**Problem details**:
Search the data for the word "nicht". Reproduce every line where it is found.

::::::::::

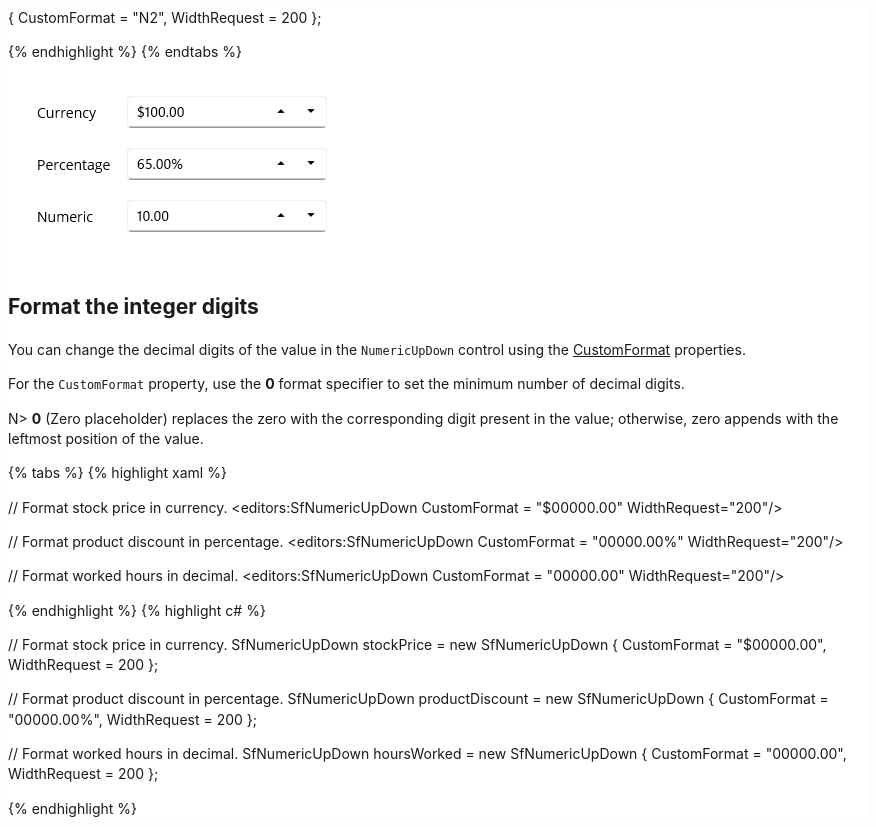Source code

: {
    CustomFormat = "N2",
    WidthRequest = 200
};

{% endhighlight %}
{% endtabs %}

![.NET MAUI NumericUpDown customize format by NumberFormatter](Formatting_images/numberformatter.png)

## Format the integer digits

You can change the decimal digits of the value in the `NumericUpDown` control using the [CustomFormat](https://help.syncfusion.com/cr/maui-toolkit/Syncfusion.Maui.Toolkit.NumericEntry.SfNumericEntry.html#Syncfusion_Maui_Toolkit_NumericEntry_SfNumericEntry_CustomFormat) properties. 

For the `CustomFormat` property, use the **0** format specifier to set the minimum number of decimal digits.  

N> **0** (Zero placeholder) replaces the zero with the corresponding digit present in the value; otherwise, zero appends with the leftmost position of the value. 

{% tabs %}
{% highlight xaml %}

// Format stock price in currency.
<editors:SfNumericUpDown CustomFormat = "$00000.00" WidthRequest="200"/>

// Format product discount in percentage.
<editors:SfNumericUpDown CustomFormat = "00000.00%" WidthRequest="200"/>

// Format worked hours in decimal.
<editors:SfNumericUpDown CustomFormat = "00000.00" WidthRequest="200"/>

{% endhighlight %}
{% highlight c# %}

// Format stock price in currency.
SfNumericUpDown stockPrice = new SfNumericUpDown
{
    CustomFormat = "$00000.00",
    WidthRequest = 200
};

// Format product discount in percentage.
SfNumericUpDown productDiscount = new SfNumericUpDown
{
    CustomFormat = "00000.00%",
    WidthRequest = 200
};

// Format worked hours in decimal.
SfNumericUpDown hoursWorked = new SfNumericUpDown
{
    CustomFormat = "00000.00",
    WidthRequest = 200
};

{% endhighlight %}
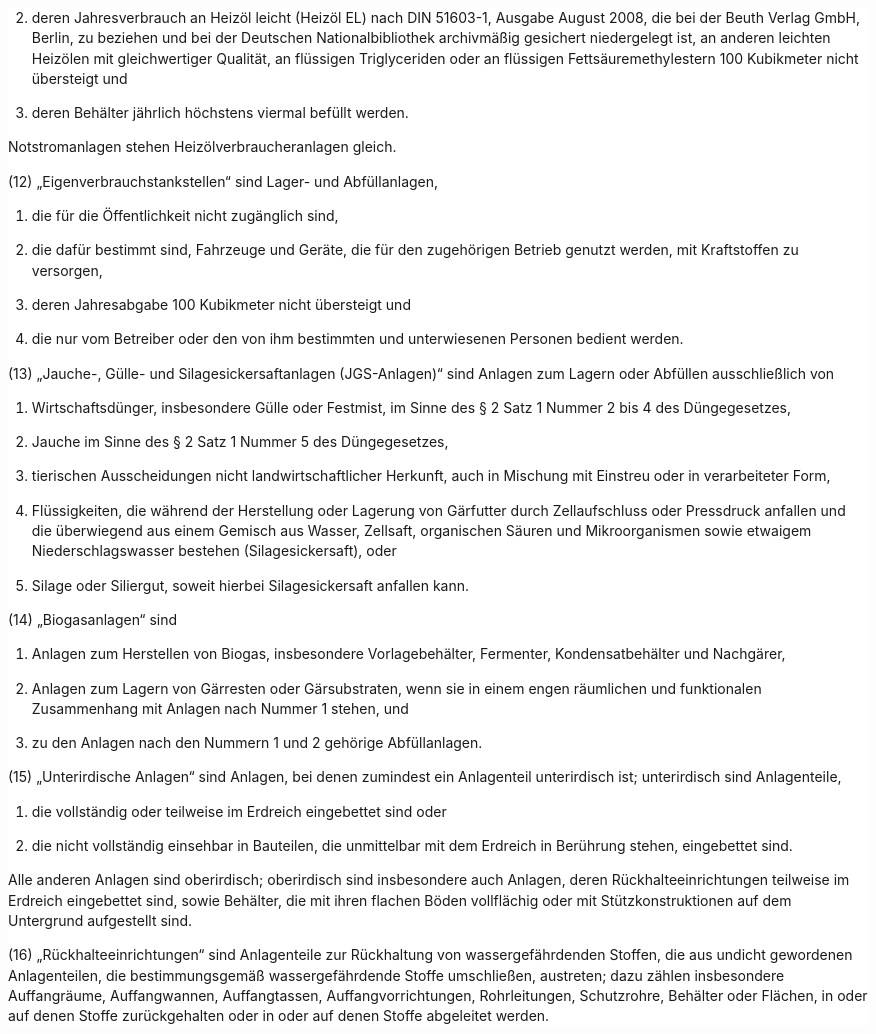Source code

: 2. deren Jahresverbrauch an Heizöl leicht (Heizöl EL) nach DIN 51603-1, Ausgabe August 2008, die bei der Beuth Verlag GmbH, Berlin, zu beziehen und bei der Deutschen Nationalbibliothek archivmäßig gesichert niedergelegt ist, an anderen leichten Heizölen mit gleichwertiger Qualität, an flüssigen Triglyceriden oder an flüssigen Fettsäuremethylestern 100 Kubikmeter nicht übersteigt und

3. deren Behälter jährlich höchstens viermal befüllt werden.

Notstromanlagen stehen Heizölverbraucheranlagen gleich.

(12) „Eigenverbrauchstankstellen“ sind Lager- und Abfüllanlagen,

1. die für die Öffentlichkeit nicht zugänglich sind,

2. die dafür bestimmt sind, Fahrzeuge und Geräte, die für den zugehörigen Betrieb genutzt werden, mit Kraftstoffen zu versorgen,

3. deren Jahresabgabe 100 Kubikmeter nicht übersteigt und

4. die nur vom Betreiber oder den von ihm bestimmten und unterwiesenen Personen bedient werden.

(13) „Jauche-, Gülle- und Silagesickersaftanlagen (JGS-Anlagen)“ sind Anlagen zum Lagern oder Abfüllen ausschließlich von

1. Wirtschaftsdünger, insbesondere Gülle oder Festmist, im Sinne des § 2 Satz 1 Nummer 2 bis 4 des Düngegesetzes,

2. Jauche im Sinne des § 2 Satz 1 Nummer 5 des Düngegesetzes,

3. tierischen Ausscheidungen nicht landwirtschaftlicher Herkunft, auch in Mischung mit Einstreu oder in verarbeiteter Form,

4. Flüssigkeiten, die während der Herstellung oder Lagerung von Gärfutter durch Zellaufschluss oder Pressdruck anfallen und die überwiegend aus einem Gemisch aus Wasser, Zellsaft, organischen Säuren und Mikroorganismen sowie etwaigem Niederschlagswasser bestehen (Silagesickersaft), oder

5. Silage oder Siliergut, soweit hierbei Silagesickersaft anfallen kann.

(14) „Biogasanlagen“ sind

1. Anlagen zum Herstellen von Biogas, insbesondere Vorlagebehälter, Fermenter, Kondensatbehälter und Nachgärer,

2. Anlagen zum Lagern von Gärresten oder Gärsubstraten, wenn sie in einem engen räumlichen und funktionalen Zusammenhang mit Anlagen nach Nummer 1 stehen, und

3. zu den Anlagen nach den Nummern 1 und 2 gehörige Abfüllanlagen.

(15) „Unterirdische Anlagen“ sind Anlagen, bei denen zumindest ein Anlagenteil unterirdisch ist; unterirdisch sind Anlagenteile,

1. die vollständig oder teilweise im Erdreich eingebettet sind oder

2. die nicht vollständig einsehbar in Bauteilen, die unmittelbar mit dem Erdreich in Berührung stehen, eingebettet sind.

Alle anderen Anlagen sind oberirdisch; oberirdisch sind insbesondere auch Anlagen, deren Rückhalteeinrichtungen teilweise im Erdreich eingebettet sind, sowie Behälter, die mit ihren flachen Böden vollflächig oder mit Stützkonstruktionen auf dem Untergrund aufgestellt sind.

(16) „Rückhalteeinrichtungen“ sind Anlagenteile zur Rückhaltung von wassergefährdenden Stoffen, die aus undicht gewordenen Anlagenteilen, die bestimmungsgemäß wassergefährdende Stoffe umschließen, austreten; dazu zählen insbesondere Auffangräume, Auffangwannen, Auffangtassen, Auffangvorrichtungen, Rohrleitungen, Schutzrohre, Behälter oder Flächen, in oder auf denen Stoffe zurückgehalten oder in oder auf denen Stoffe abgeleitet werden.
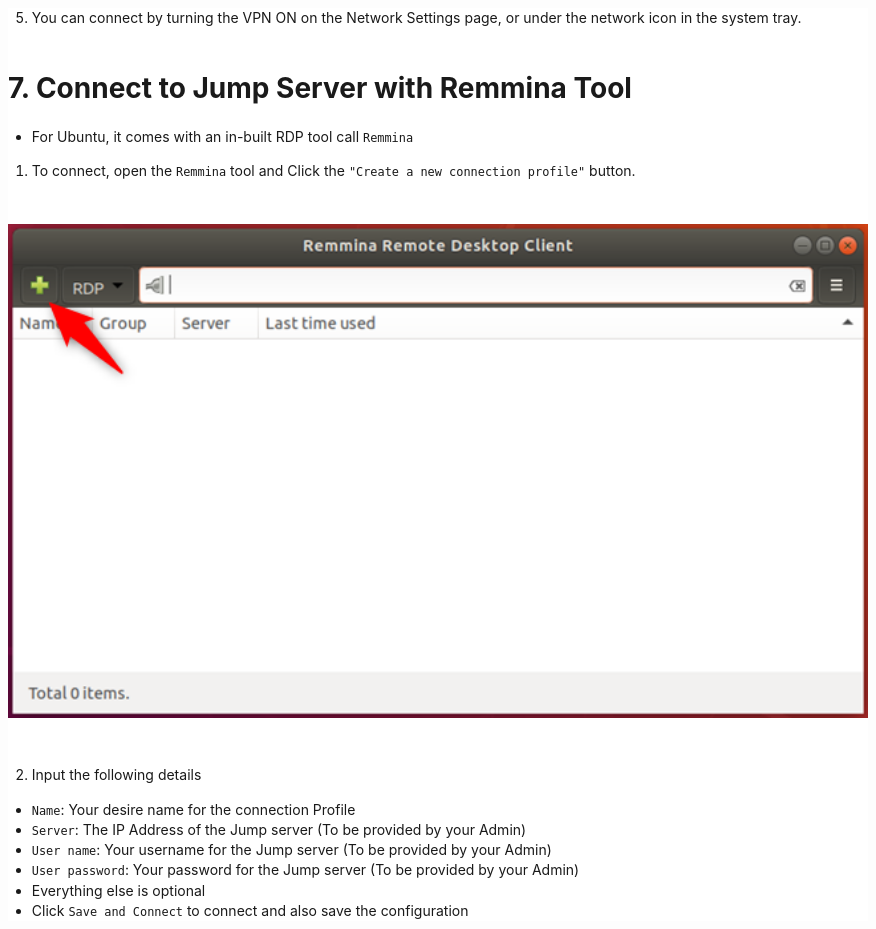 #

5. You can connect by turning the VPN ON on the Network Settings page, or under the network icon in the system tray.


# 7. Connect to Jump Server with Remmina Tool
- For Ubuntu, it comes with an in-built RDP tool call `Remmina`

1. To connect, open the `Remmina` tool and Click the `"Create a new connection profile"` button.

#
 <a href="#">
   <kbd>
    <img src="images/ubuntu_rdp_11.webp" alt="Logo" width="900" height="500">
   </kbd>
 </a>

#

2. Input the following details

- `Name`: Your desire name for the connection Profile
- `Server`: The IP Address of the Jump server (To be provided by your Admin)
- `User name`: Your username for the Jump server (To be provided by your Admin)
- `User password`: Your password for the Jump server (To be provided by your Admin)
- Everything else is optional
- Click `Save and Connect` to connect and also save the configuration

#
 <a href="#">
   <kbd>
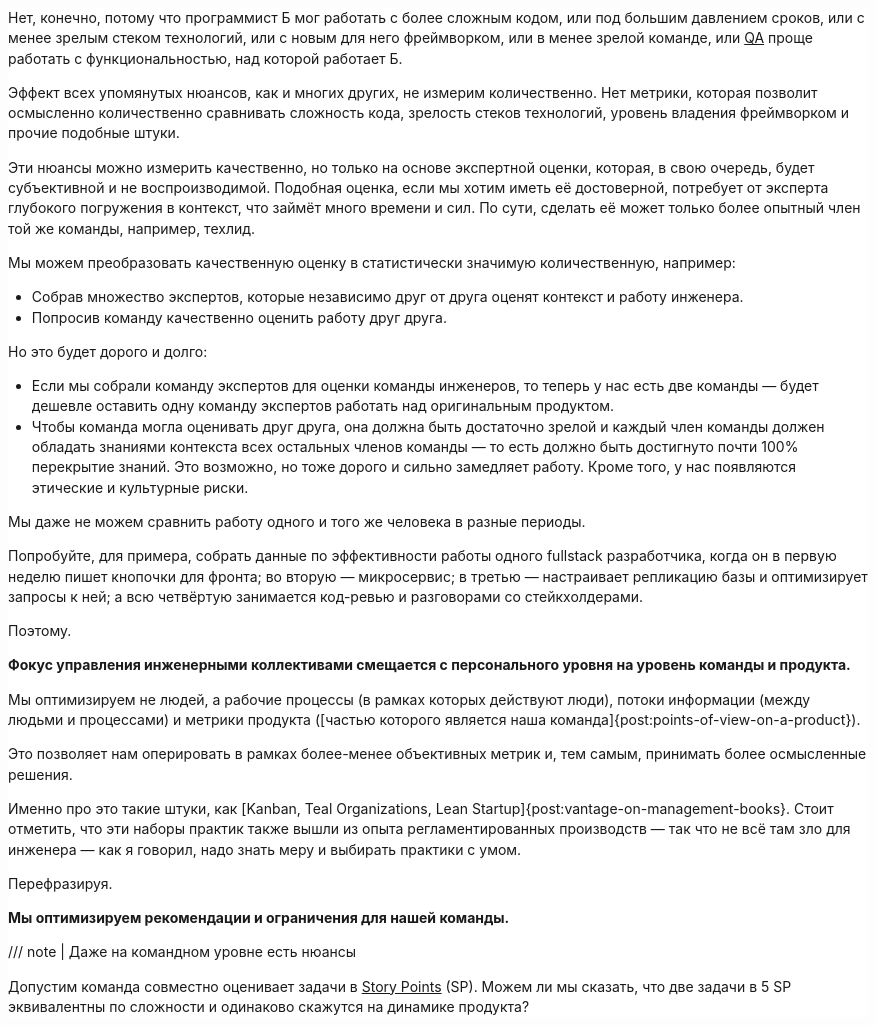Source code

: Нет, конечно, потому что программист Б мог работать с более сложным кодом, или под большим давлением сроков, или с менее зрелым стеком технологий, или с новым для него фреймворком, или в менее зрелой команде, или [QA](https://en.wikipedia.org/wiki/Quality_assurance) проще работать с функциональностью, над которой работает Б.

Эффект всех упомянутых нюансов, как и многих других, не измерим количественно. Нет метрики, которая позволит осмысленно количественно сравнивать сложность кода, зрелость стеков технологий, уровень владения фреймворком и прочие подобные штуки.

Эти нюансы можно измерить качественно, но только на основе экспертной оценки, которая, в свою очередь, будет субъективной и не воспроизводимой. Подобная оценка, если мы хотим иметь её достоверной, потребует от эксперта глубокого погружения в контекст, что займёт много времени и сил. По сути, сделать её может только более опытный член той же команды, например, техлид.

Мы можем преобразовать качественную оценку в статистически значимую количественную, например:

- Собрав множество экспертов, которые независимо друг от друга оценят контекст и работу инженера.
- Попросив команду качественно оценить работу друг друга.

Но это будет дорого и долго:

- Если мы собрали команду экспертов для оценки команды инженеров, то теперь у нас есть две команды — будет дешевле оставить одну команду экспертов работать над оригинальным продуктом.
- Чтобы команда могла оценивать друг друга, она должна быть достаточно зрелой и каждый член команды должен обладать знаниями контекста всех остальных членов команды — то есть должно быть достигнуто почти 100% перекрытие знаний. Это возможно, но тоже дорого и сильно замедляет работу. Кроме того, у нас появляются этические и культурные риски.

Мы даже не можем сравнить работу одного и того же человека в разные периоды.

Попробуйте, для примера, собрать данные по эффективности работы одного fullstack разработчика, когда он в первую неделю пишет кнопочки для фронта; во вторую — микросервис; в третью — настраивает репликацию базы и оптимизирует запросы к ней; а всю четвёртую занимается код-ревью и разговорами со стейкхолдерами.

Поэтому.

**Фокус управления инженерными коллективами смещается с персонального уровня на уровень команды и продукта.**

Мы оптимизируем не людей, а рабочие процессы (в рамках которых действуют люди), потоки информации (между людьми и процессами) и метрики продукта ([частью которого является наша команда]{post:points-of-view-on-a-product}).

Это позволяет нам оперировать в рамках более-менее объективных метрик и, тем самым, принимать более осмысленные решения.

Именно про это такие штуки, как [Kanban, Teal Organizations, Lean Startup]{post:vantage-on-management-books}. Стоит отметить, что эти наборы практик также вышли из опыта регламентированных производств — так что не всё там зло для инженера — как я говорил, надо знать меру и выбирать практики с умом.

Перефразируя.

**Мы оптимизируем рекомендации и ограничения для нашей команды.**

/// note | Даже на командном уровне есть нюансы

Допустим команда совместно оценивает задачи в [Story Points](https://ru.wikipedia.org/wiki/Покер_планирования) (SP). Можем ли мы сказать, что две задачи в 5 SP эквивалентны по сложности и одинаково скажутся на динамике продукта?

::::::::::

**Expected answer**:
: 2. deren Jahresverbrauch an Heizöl leicht (Heizöl EL) nach DIN 51603-1, Ausgabe August 2008, die bei der Beuth Verlag GmbH, Berlin, zu beziehen und bei der Deutschen Nationalbibliothek archivmäßig gesichert niedergelegt ist, an anderen leichten Heizölen mit gleichwertiger Qualität, an flüssigen Triglyceriden oder an flüssigen Fettsäuremethylestern 100 Kubikmeter nicht übersteigt und
1. die für die Öffentlichkeit nicht zugänglich sind,
3. deren Jahresabgabe 100 Kubikmeter nicht übersteigt und
3. tierischen Ausscheidungen nicht landwirtschaftlicher Herkunft, auch in Mischung mit Einstreu oder in verarbeiteter Form,
2. die nicht vollständig einsehbar in Bauteilen, die unmittelbar mit dem Erdreich in Berührung stehen, eingebettet sind.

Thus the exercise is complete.